About this exercise: Down to the final line, print the records below exactly and without pictures.

Records supplied:
──────────

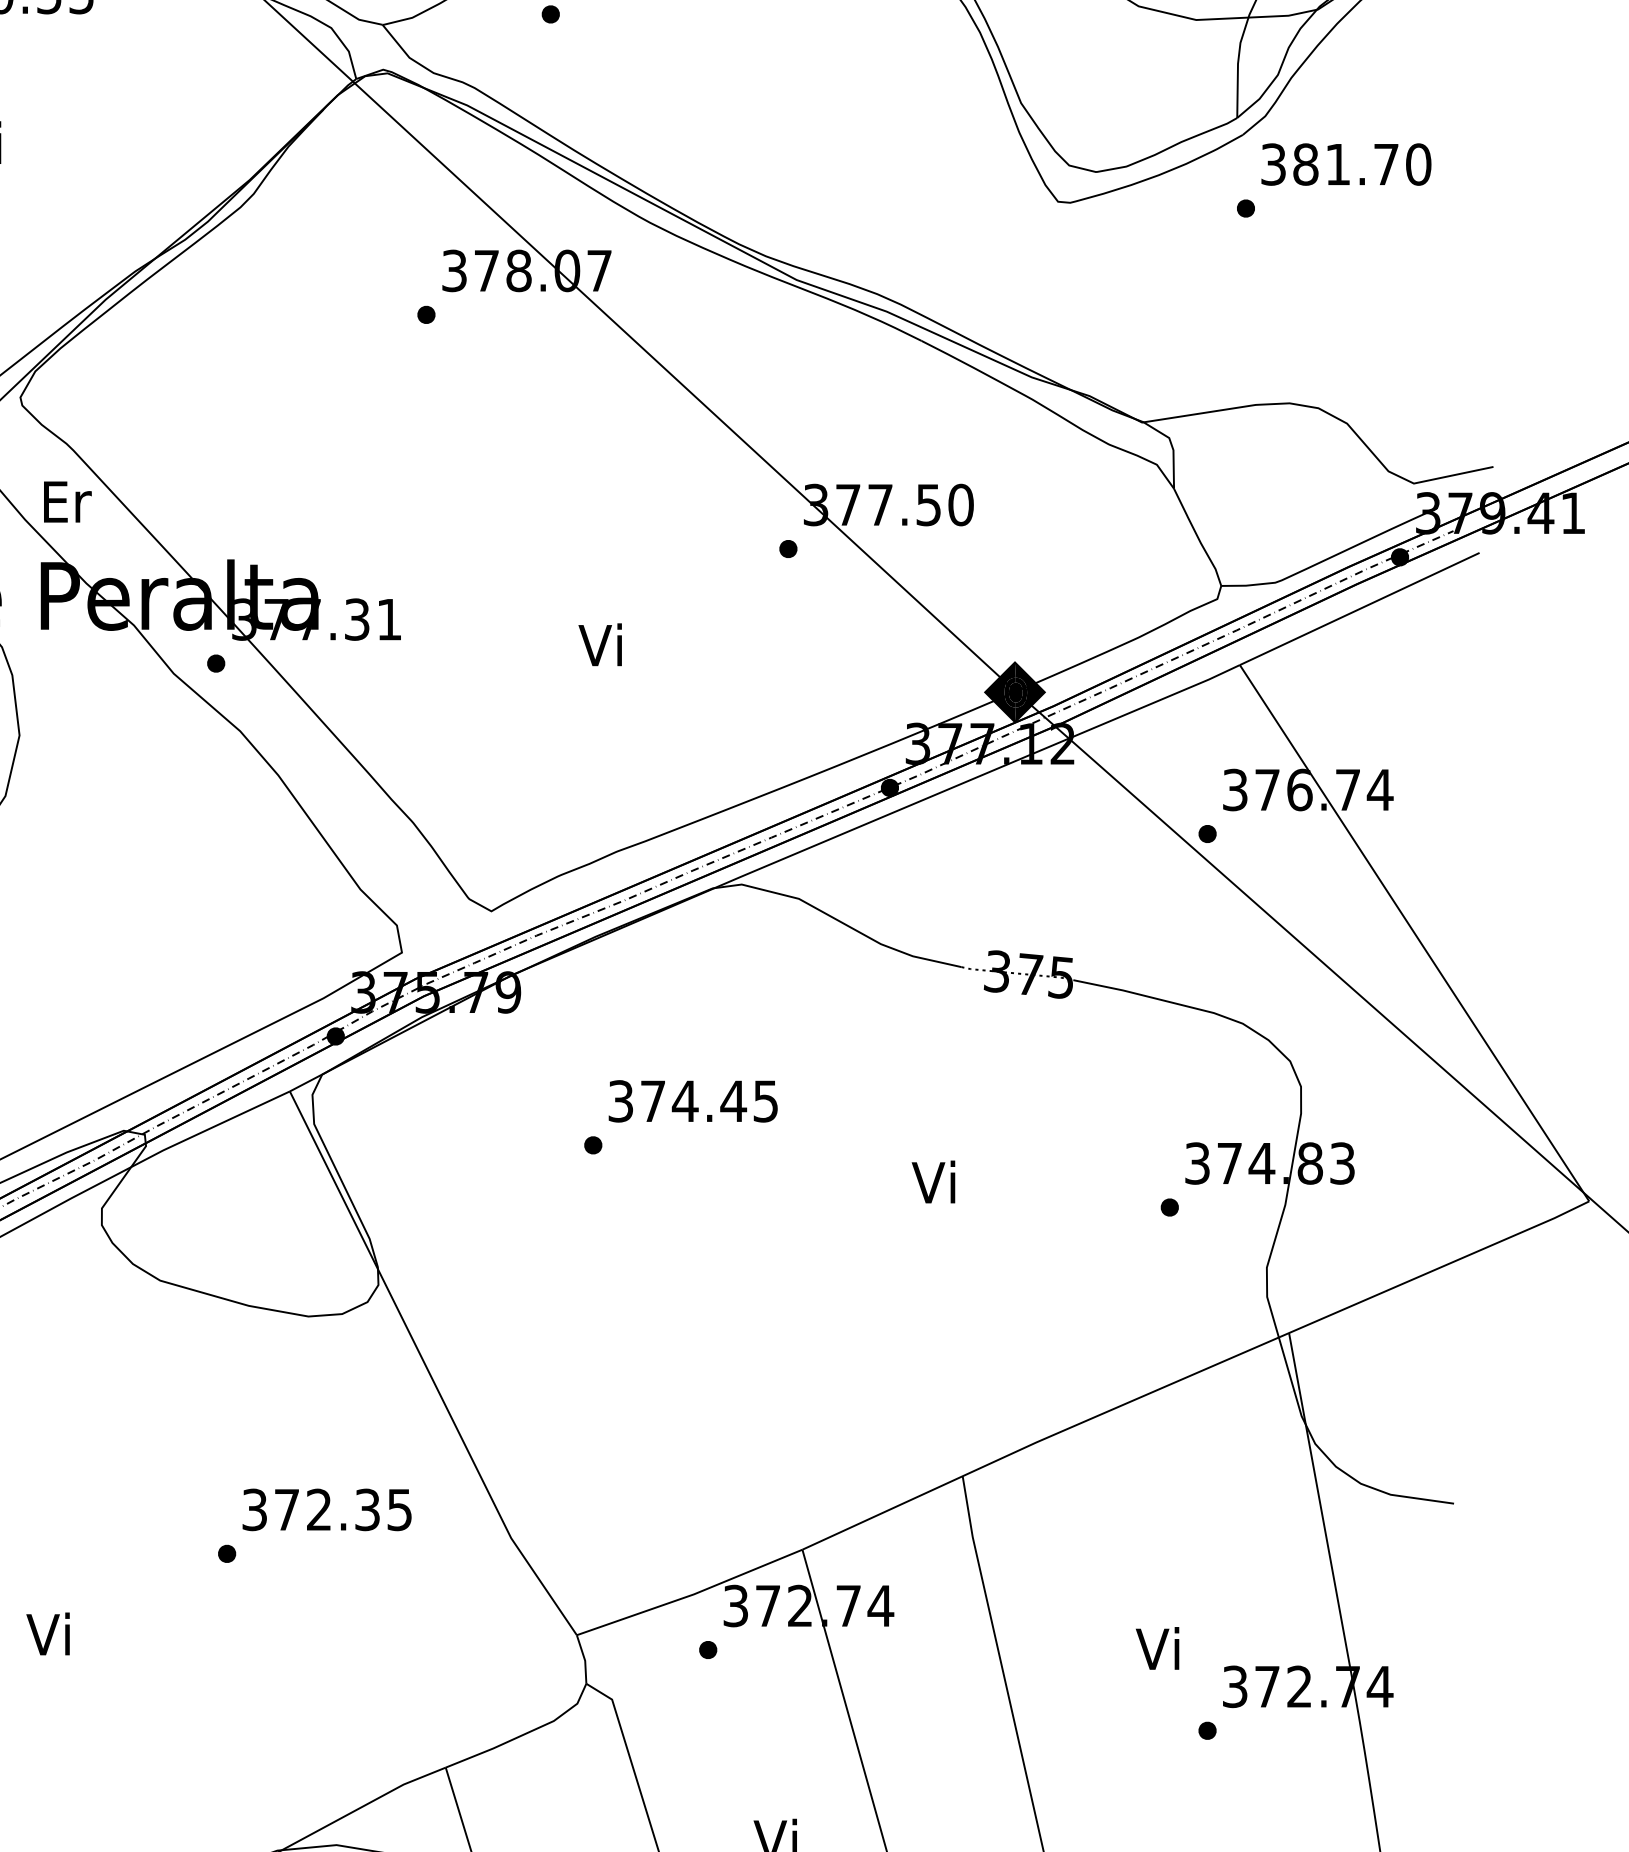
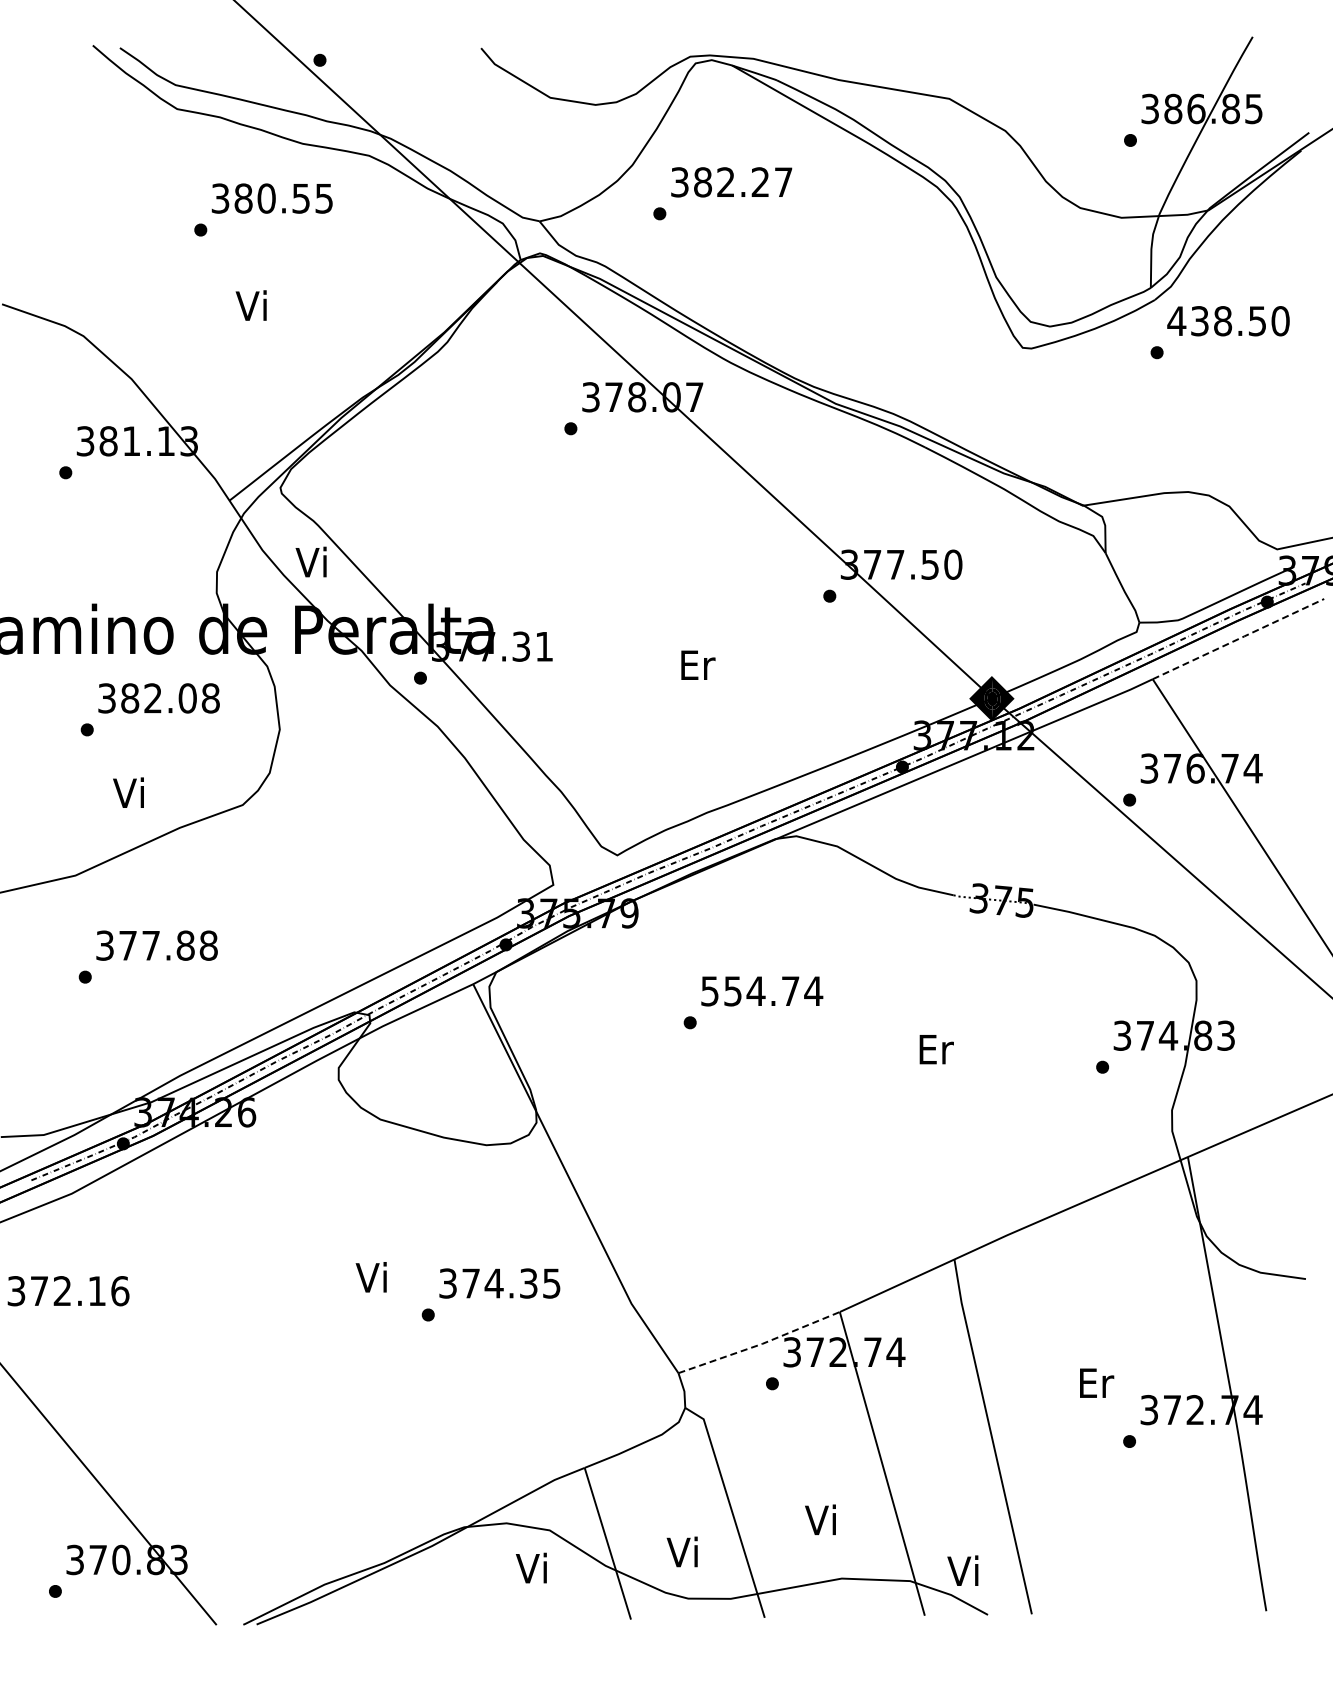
text: (1329, 164) -> (1216, 321), 381.70 -> 438.50
text: (66, 500) -> (313, 561), Er -> Vi
line: (1359, 608) -> (1238, 638), solid -> dashed
text: (603, 644) -> (697, 664), Vi -> Er
text: (694, 1101) -> (762, 991), 374.45 -> 554.74
text: (936, 1181) -> (935, 1048), Vi -> Er
text: (318, 1509) -> (493, 1283), 372.35 -> 374.35
line: (691, 1595) -> (760, 1344), solid -> dashed
text: (47, 1634) -> (370, 1277), moved
text: (1161, 1648) -> (1096, 1382), Vi -> Er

──────────

Answer section:
text: (1329, 164) -> (1216, 321), 381.70 -> 438.50
text: (66, 500) -> (313, 561), Er -> Vi
line: (1359, 608) -> (1238, 638), solid -> dashed
text: (603, 644) -> (697, 664), Vi -> Er
text: (694, 1101) -> (762, 991), 374.45 -> 554.74
text: (936, 1181) -> (935, 1048), Vi -> Er
text: (318, 1509) -> (493, 1283), 372.35 -> 374.35
line: (691, 1595) -> (760, 1344), solid -> dashed
text: (47, 1634) -> (370, 1277), moved
text: (1161, 1648) -> (1096, 1382), Vi -> Er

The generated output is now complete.